According to the Federal Aviation Administration-mandated test for
cargo-bay fire suppression (abbreviated herein as the FAA-ACT), the fire
extinguishing agents, when added at sub-suppressing concentration,
cannot induce the overpressure phenomenon compared with the uninhibited
case. Several potential halon replacement agents, like
C3HF7,
C6F12O,
C3H2F3Br (2-BTP), had
failed in the FAA-ACT[3, 4]. Relevant research analyzing the FAA-ACT
reported that the overpressure in the fire extinguishing tests might be
due to the higher heat releasing from the reactions of fire
extinguishing agents[8-11]. It is surprised that the agent
C2HF3Cl2 (R123) overcame
the overpressure in the FAA-ACT[12, 13], hence, R123 is considered
as the potential halon fire extinguishing agents.
The main advantage for R123 in the progress of fire extinguishing is
that the heat release is lower after addition. Holmstedt et al.[14]
conducted co-flow diffusion flame experiments using propane as fuel and
HFCs, HCFCs and halon 1301 as inhibitors, and found that R123 was the
only inhibitor other than halon 1301 that had not increased heat release
rate. Takahashi et al.[13, 15-17] found that
C2HF5 increased the total heat release
in the flame by 158% and
C2HF3Cl2 increased by
only 37%. However, it is unfortunate that the
R123 was classified as a
controlled replacement by Montreal Treaty due to its low ozone
destruction potential[18]. Herein, even though R123 may be used as
the fire extinguishing agent of aircraft cargo compartment in the short
term, it will eventually be banned in a long-term halon replacement.

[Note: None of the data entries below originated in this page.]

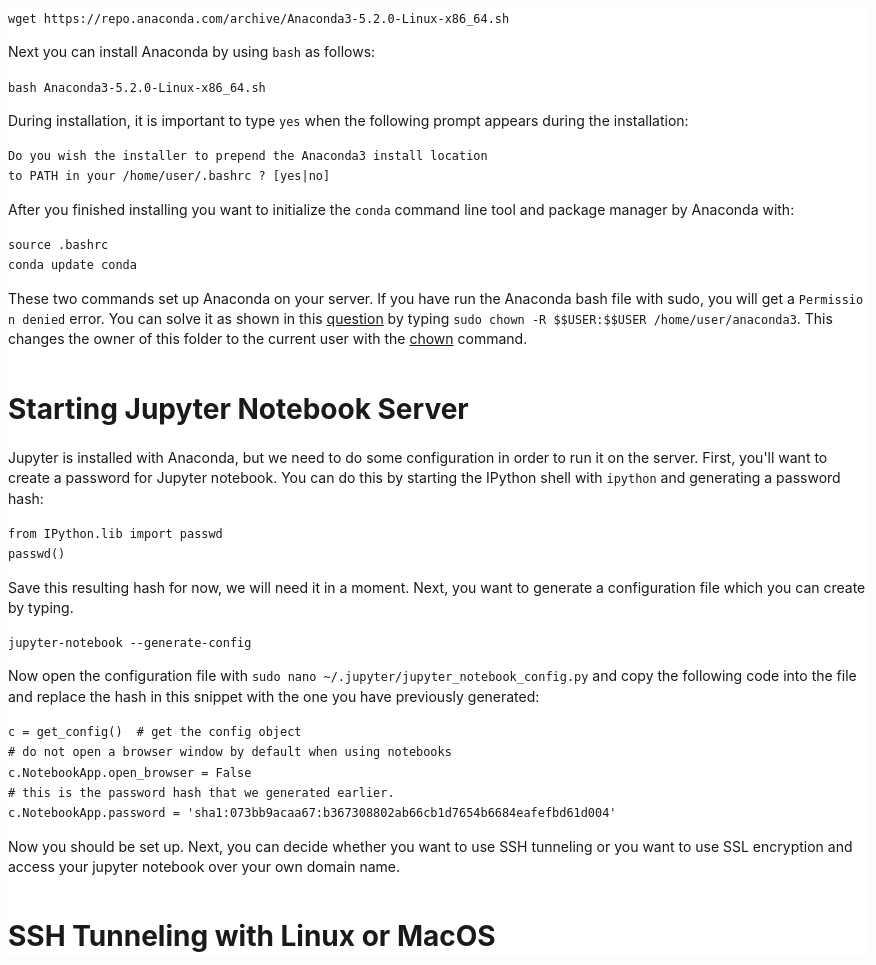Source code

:    wget https://repo.anaconda.com/archive/Anaconda3-5.2.0-Linux-x86_64.sh
    
Next you can install Anaconda by using `bash` as follows:

    bash Anaconda3-5.2.0-Linux-x86_64.sh
    
During installation, it is important to type `yes` when the following prompt appears during the installation:

    Do you wish the installer to prepend the Anaconda3 install location
    to PATH in your /home/user/.bashrc ? [yes|no]

After you finished installing you want to initialize the `conda` command line tool and package manager by Anaconda with: 

    source .bashrc 
    conda update conda

These two commands set up Anaconda on your server. If you have run the Anaconda bash file with sudo, you will get a `Permission denied` error. You can solve it as shown in this [question](https://stackoverflow.com/questions/49181799/conda-update-conda-permission-error) by typing `sudo chown -R $$USER:$$USER /home/user/anaconda3`. This changes the owner of this folder to the current user with the [chown](https://en.wikipedia.org/wiki/Chown) command.

# Starting Jupyter Notebook Server

Jupyter is installed with Anaconda, but we need to do some configuration in order to run it on the server. First, you'll want to create a password for Jupyter notebook. You can do this by starting the IPython shell with `ipython` and generating a password hash:

    from IPython.lib import passwd
    passwd()

Save this resulting hash for now, we will need it in a moment. Next, you want to generate a configuration file which you can create by typing.

    jupyter-notebook --generate-config

Now open the configuration file with `sudo nano ~/.jupyter/jupyter_notebook_config.py` and copy the following code into the file and replace the hash in this snippet with the one you have previously generated:
      
    c = get_config()  # get the config object
    # do not open a browser window by default when using notebooks
    c.NotebookApp.open_browser = False
    # this is the password hash that we generated earlier.
    c.NotebookApp.password = 'sha1:073bb9acaa67:b367308802ab66cb1d7654b6684eafefbd61d004'  

Now you should be set up. Next, you can decide whether you want to use SSH tunneling or you want to use SSL encryption and access your jupyter notebook over your own domain name.

# SSH Tunneling with Linux or MacOS
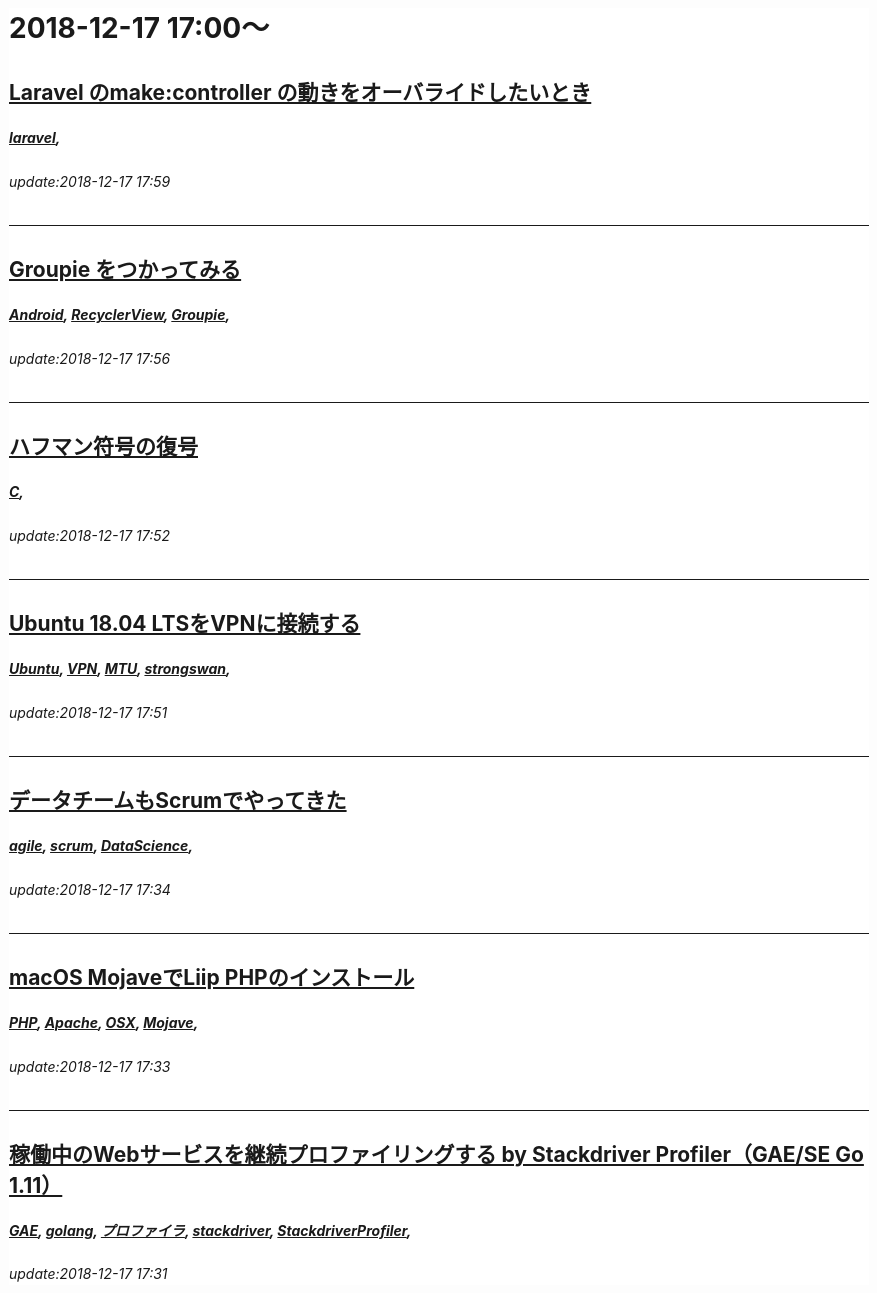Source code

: 


# 2018-12-17 17:00～
## [Laravel のmake:controller の動きをオーバライドしたいとき](https://qiita.com/mikkame/items/c0940babf505cdf37b18)
##### [laravel](https://qiita.com/tags/laravel), 
###### update:2018-12-17 17:59
---
## [Groupie をつかってみる](https://qiita.com/aluceps/items/86208987f4c07331bfa0)
##### [Android](https://qiita.com/tags/Android), [RecyclerView](https://qiita.com/tags/RecyclerView), [Groupie](https://qiita.com/tags/Groupie), 
###### update:2018-12-17 17:56
---
## [ハフマン符号の復号](https://qiita.com/eggman/items/455c74ac944160dcfefc)
##### [C](https://qiita.com/tags/C), 
###### update:2018-12-17 17:52
---
## [Ubuntu 18.04 LTSをVPNに接続する](https://qiita.com/setouchi/items/f16a38f0303e2486772e)
##### [Ubuntu](https://qiita.com/tags/Ubuntu), [VPN](https://qiita.com/tags/VPN), [MTU](https://qiita.com/tags/MTU), [strongswan](https://qiita.com/tags/strongswan), 
###### update:2018-12-17 17:51
---
## [データチームもScrumでやってきた](https://qiita.com/GDP-HKY/items/3027ca316b5c8de9999a)
##### [agile](https://qiita.com/tags/agile), [scrum](https://qiita.com/tags/scrum), [DataScience](https://qiita.com/tags/DataScience), 
###### update:2018-12-17 17:34
---
## [macOS MojaveでLiip PHPのインストール](https://qiita.com/koriym/items/7c1b42338586c495089f)
##### [PHP](https://qiita.com/tags/PHP), [Apache](https://qiita.com/tags/Apache), [OSX](https://qiita.com/tags/OSX), [Mojave](https://qiita.com/tags/Mojave), 
###### update:2018-12-17 17:33
---
## [稼働中のWebサービスを継続プロファイリングする by Stackdriver Profiler（GAE/SE Go 1.11）](https://qiita.com/yoppe/items/c8fbeea6e1f416f9bf18)
##### [GAE](https://qiita.com/tags/GAE), [golang](https://qiita.com/tags/golang), [プロファイラ](https://qiita.com/tags/プロファイラ), [stackdriver](https://qiita.com/tags/stackdriver), [StackdriverProfiler](https://qiita.com/tags/StackdriverProfiler), 
###### update:2018-12-17 17:31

Even so, in depth exploration of
molecular-structural advantages of R123 for
fire extinguishing performance at
the molecular level are extremely useful for further screening the fire
extinguishing agents with excellent environmental performance and
conforming to the requirements of fire extinguishing performance of
aircraft cargo. However, the fire
extinguishing performance and mechanism analysis of R123 are still
unclear, dramatically hindering the development of halon replacement.

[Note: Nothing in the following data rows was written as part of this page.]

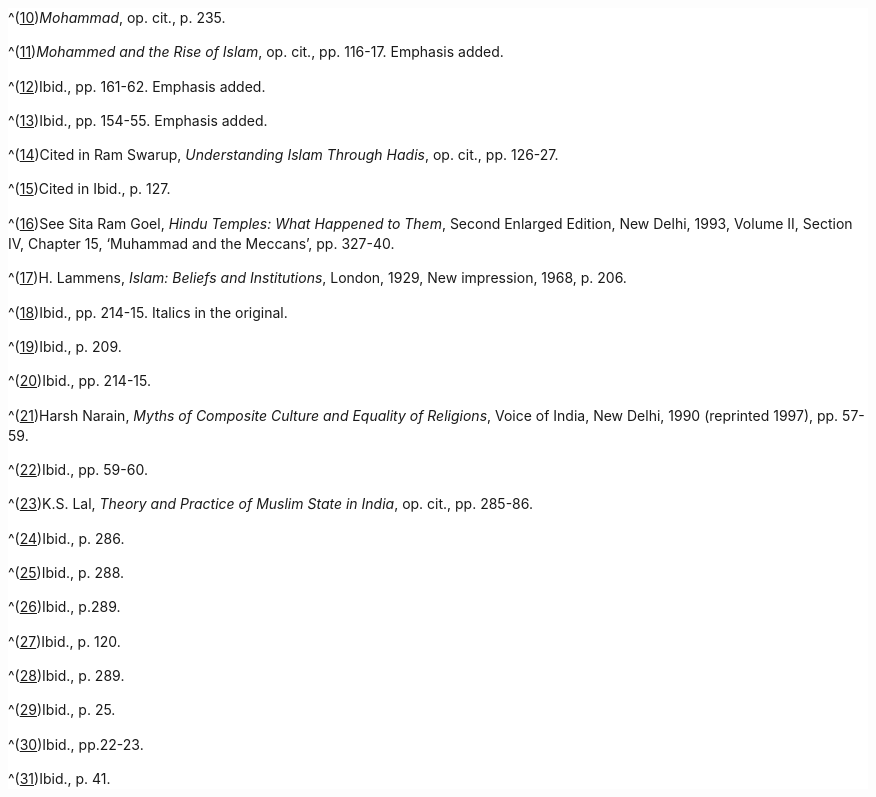 
^([10](#10a))*Mohammad*, op. cit., p. 235.  
 

^([11](#11a))*Mohammed and the Rise of Islam*, op. cit., pp. 116-17. 
Emphasis added.  
 

^([12](#12a))Ibid., pp. 161-62.  Emphasis added.  
 

^([13](#13a))Ibid., pp. 154-55.  Emphasis added.  
 

^([14](#14a))Cited in Ram Swarup, *Understanding Islam Through Hadis*, op. cit., pp. 126-27.  
 

^([15](#15a))Cited in Ibid., p. 127.  
 

^([16](#16a))See Sita Ram Goel, *Hindu Temples: What Happened to Them*, Second Enlarged Edition, New Delhi, 1993, Volume II, Section IV, Chapter 15, ‘Muhammad and the Meccans’, pp. 327-40.  
 

^([17](#17a))H. Lammens, *Islam: Beliefs and Institutions*, London, 1929, New impression, 1968, p. 206.  
 

^([18](#18a))Ibid., pp. 214-15.  Italics in the original.  
 

^([19](#19a))Ibid., p. 209.  
 

^([20](#20a))Ibid., pp. 214-15.  
 

^([21](#21a))Harsh Narain, *Myths of Composite Culture and Equality of Religions*, Voice of India, New Delhi, 1990 (reprinted 1997), pp. 57-59.  
 

^([22](#22a))Ibid., pp. 59-60.  
 

^([23](#23a))K.S. Lal, *Theory and Practice of Muslim State in India*, op. cit., pp. 285-86.  
 

^([24](#24a))Ibid., p. 286.  
 

^([25](#25a))Ibid., p. 288.  
 

^([26](#26a))Ibid., p.289.  
 

^([27](#27a))Ibid., p. 120.  
 

^([28](#28a))Ibid., p. 289.  
 

^([29](#29a))Ibid., p. 25.  
 

^([30](#30a))Ibid., pp.22-23.  
 

^([31](#31a))Ibid., p. 41.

This study provides the fire extinguishing performance and mechanism
analysis of R123. For comparison, the similar analysis is also performed
for the analogous HFC compound C2HF5(R125). The fire suppression effectiveness is evaluated by the cup
burner apparatus, and the mechanism is simulated with high precision
quantum mechanics based on density functional theory (DFT). Moreover,
theoretical study of the reactions of OH· and H. with R123 and R125 can
unravel the fire extinguishing mechanism associated with Cl· and F·.
In-depth research on R123 can provide a basis for exploring environment
friendly and highly efficient halon replacement agents for aircraft
cargo compartment.